From: Damien Broderick (d.broderick@english.unimelb.edu.au)
Date: Mon Sep 02 2002 - 21:35:48 MDT
Actually I still don't know what Latour really said, because I haven't been
able to find his paper, but here's a somewhat useful paraphrase/extension
from, of all places,
http://physicsweb.org/article/world/15/7/2
Robert P Crease of the Department of Philosophy, State University of New
York at Stony Brook, and historian at the Brookhaven National Laboratory,
US, e-mail rcrease@notes.cc.sunysb.edu sez:
============
So was there energy before 1800?
The common-sense answer is "yes". Nature does not change, only our ideas
about it. Radical "social constructivists", however, would say "no",
arguing that nature is how we represent it and that the real depends on the
consensus of the scientific community. Bruno Latour, for example, argues
that things - not just words - have histories. He claims that microbes did
not exist before Pasteur discovered them and that Pharaoh Rameses II could
not have died of tuberculosis (as now thought) because the bacillus was
only discovered in 1882.
These two positions represent different ways of interpreting the above
events.

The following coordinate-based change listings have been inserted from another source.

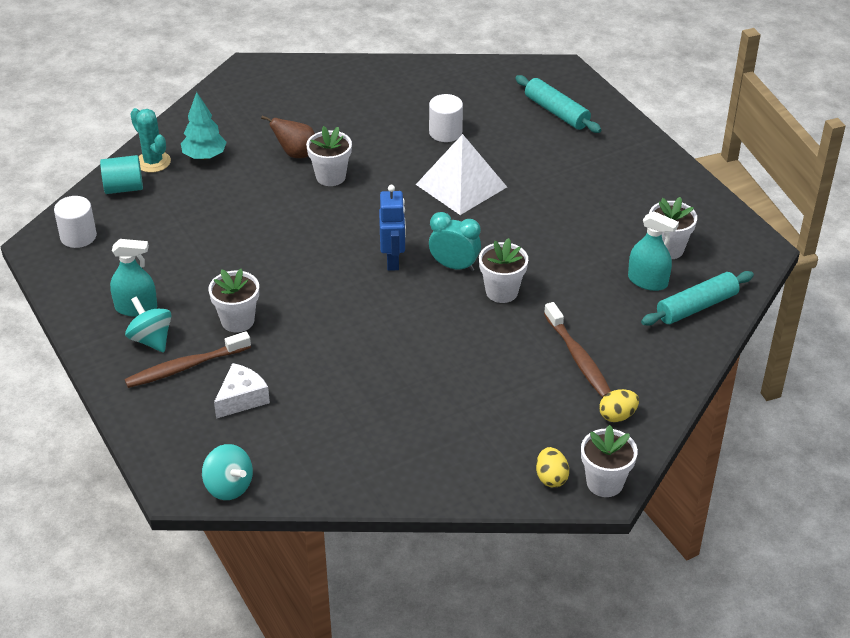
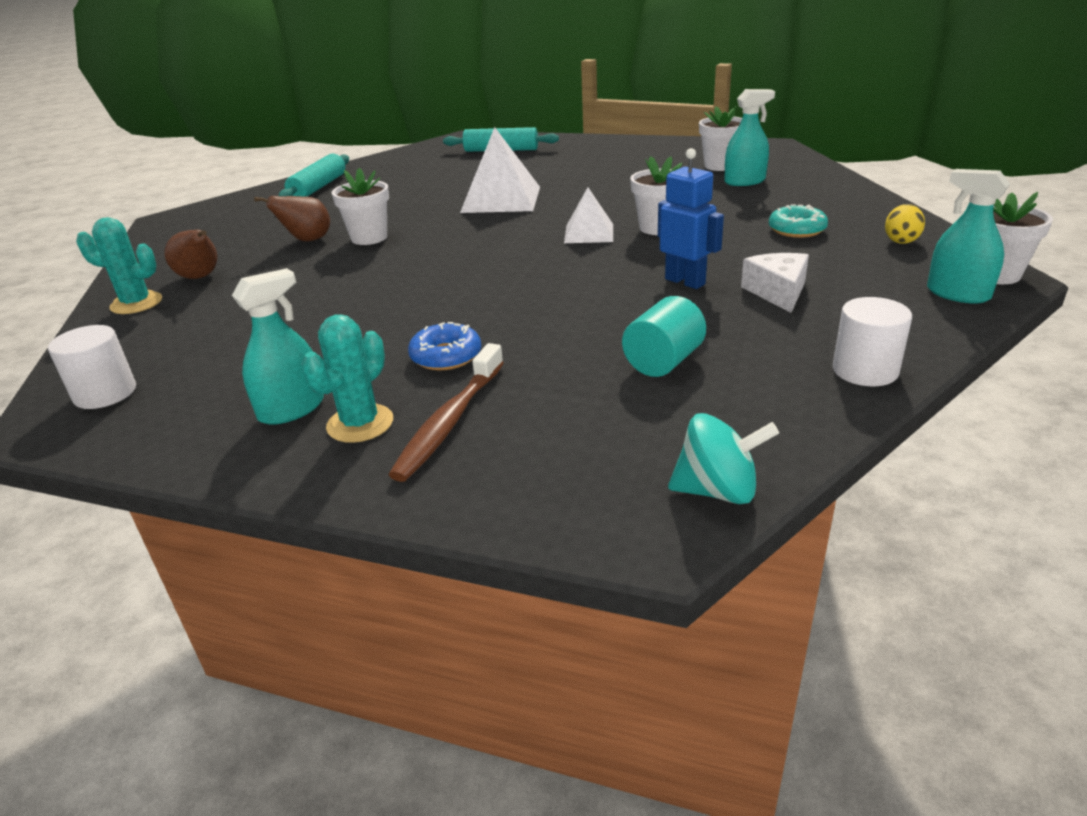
camera: 40 degrees left, 10 degrees down
(124, 188) = (122, 333): turquoise cylinder -> turquoise cylinder (663, 362)
(151, 339) = (360, 423): turquoise spinning top -> turquoise cactus
(204, 156) = (200, 277): turquoise tree -> brown pear
(237, 321) = (446, 356): white flower pot -> blue donut
(242, 398) = (571, 408): white cheese -> white cheese (777, 292)
(393, 261) = (529, 252): blue robot -> blue robot (685, 281)
(445, 132) = (431, 184): white cylinder -> white cylinder (865, 370)
(454, 266) = (589, 233): turquoise clock -> white pyramid
(551, 478) = (958, 294): yellow egg -> turquoise spray bottle
(578, 357) = (797, 230): brown toothbrush -> turquoise donut
(696, 306) = (803, 177): turquoise rolling pin -> turquoise rolling pin (318, 187)

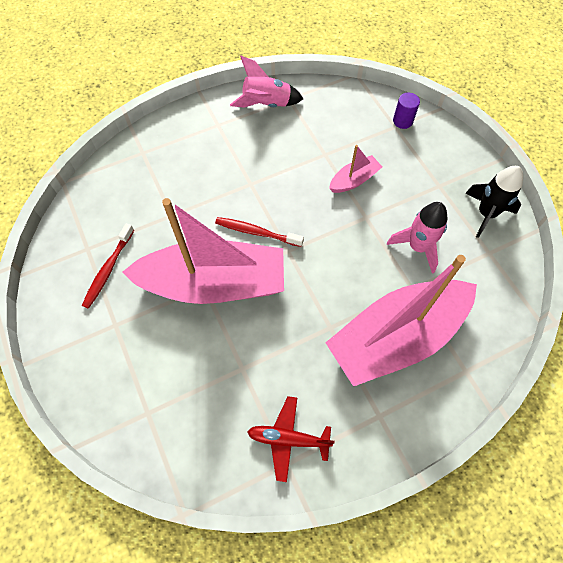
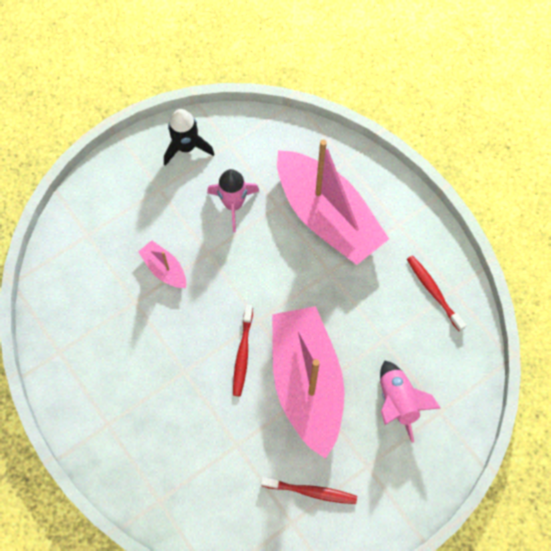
camera: 100 degrees left, 5 degrees up
(266, 104) = (70, 375): pink rocket -> pink rocket (398, 402)
(288, 439) = (433, 291): red plane -> red toothbrush
(402, 121) = (79, 228): purple cylinder -> none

Permit me to act annoyingly like a philosopher and say that there
is truth in each. The formulation of concepts relies not only on purely
theoretical considerations but also on a practical world that is rich in
technological devices, such as (in the case of energy) steam engines and
temperature-measuring instruments. The network of theoretical
considerations and the practical world form a context in which scientific
claims can be tested as true or false.
If we emphasize the practical values that permeate this context at the
expense of the theoretical considerations, we promote a position similar to
that of Latour. If, on the other hand, we emphasize the theoretical
considerations rather than the practical and technologically rich horizon,
we imply that science represents an ahistorical "reality" apart from a
worldly context.
=======================
What amusing here is that Crease stresses Latour's very *practical*
approach to these topics. He's not making some hifaultin point about the
world being in our heads. He's saying that our concepts derive from
practice, from practical gadgetry--a position I'd expect people here to
find congenial.
To get inside the conceptual arena of someone like Latour takes an *emic*
provisional assert to his discourse, an attempt at empathy, rather than a
strictly *etic* anatomization `from outside and above'. If those important
words `emic' and `etic' are unfamiliar, go google.